I would like each line of the data that holds the word "class" copied out.

Items from a dataset:
BEGIN
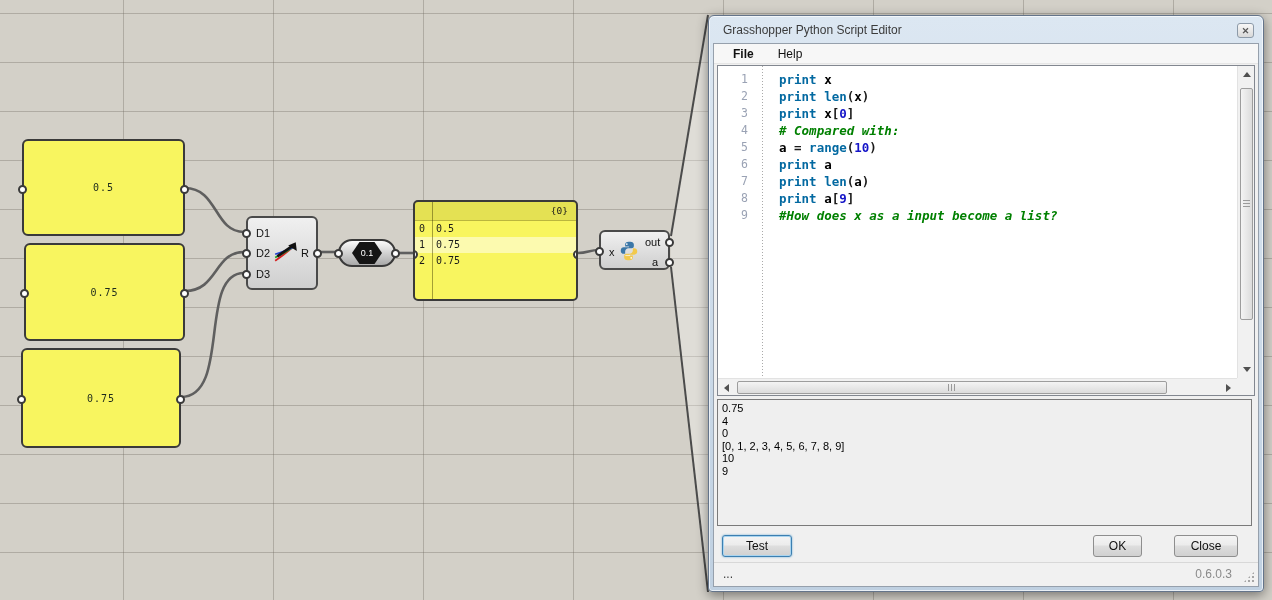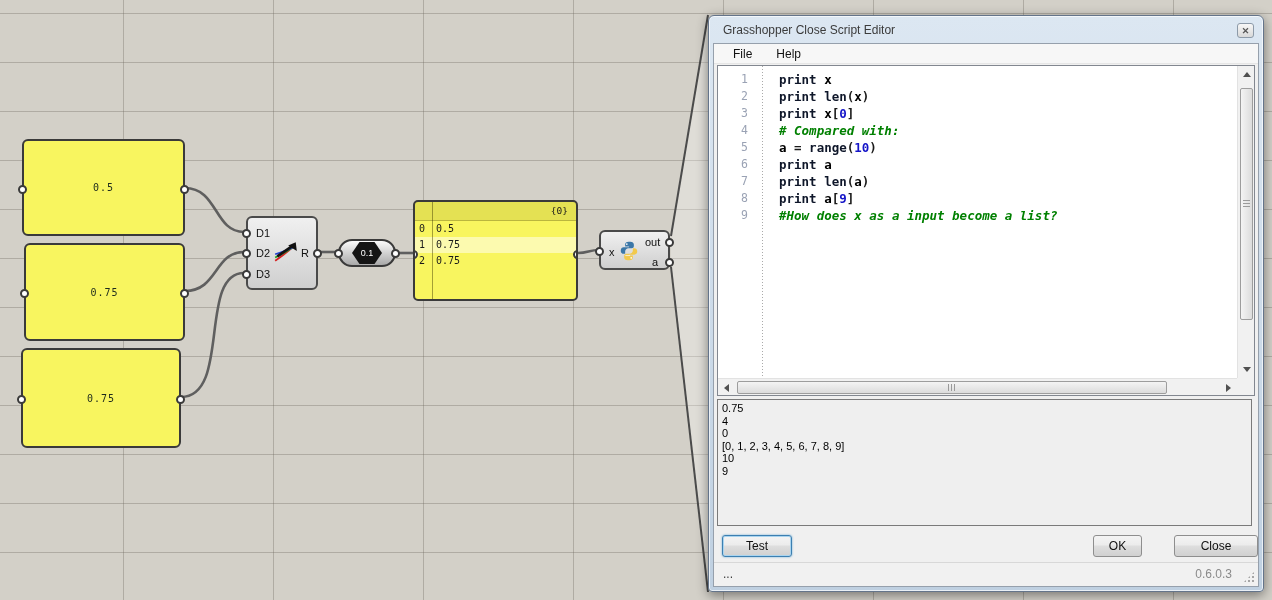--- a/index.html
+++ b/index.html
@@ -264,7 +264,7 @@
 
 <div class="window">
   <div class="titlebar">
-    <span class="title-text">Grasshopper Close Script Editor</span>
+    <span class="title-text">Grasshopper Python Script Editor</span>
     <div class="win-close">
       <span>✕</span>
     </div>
END
▸ **WRITTEN ANSWER**:
 <div class="window">
   <div class="titlebar">
-    <span class="title-text">Grasshopper Close Script Editor</span>
+    <span class="title-text">Grasshopper Python Script Editor</span>
     <div class="win-close">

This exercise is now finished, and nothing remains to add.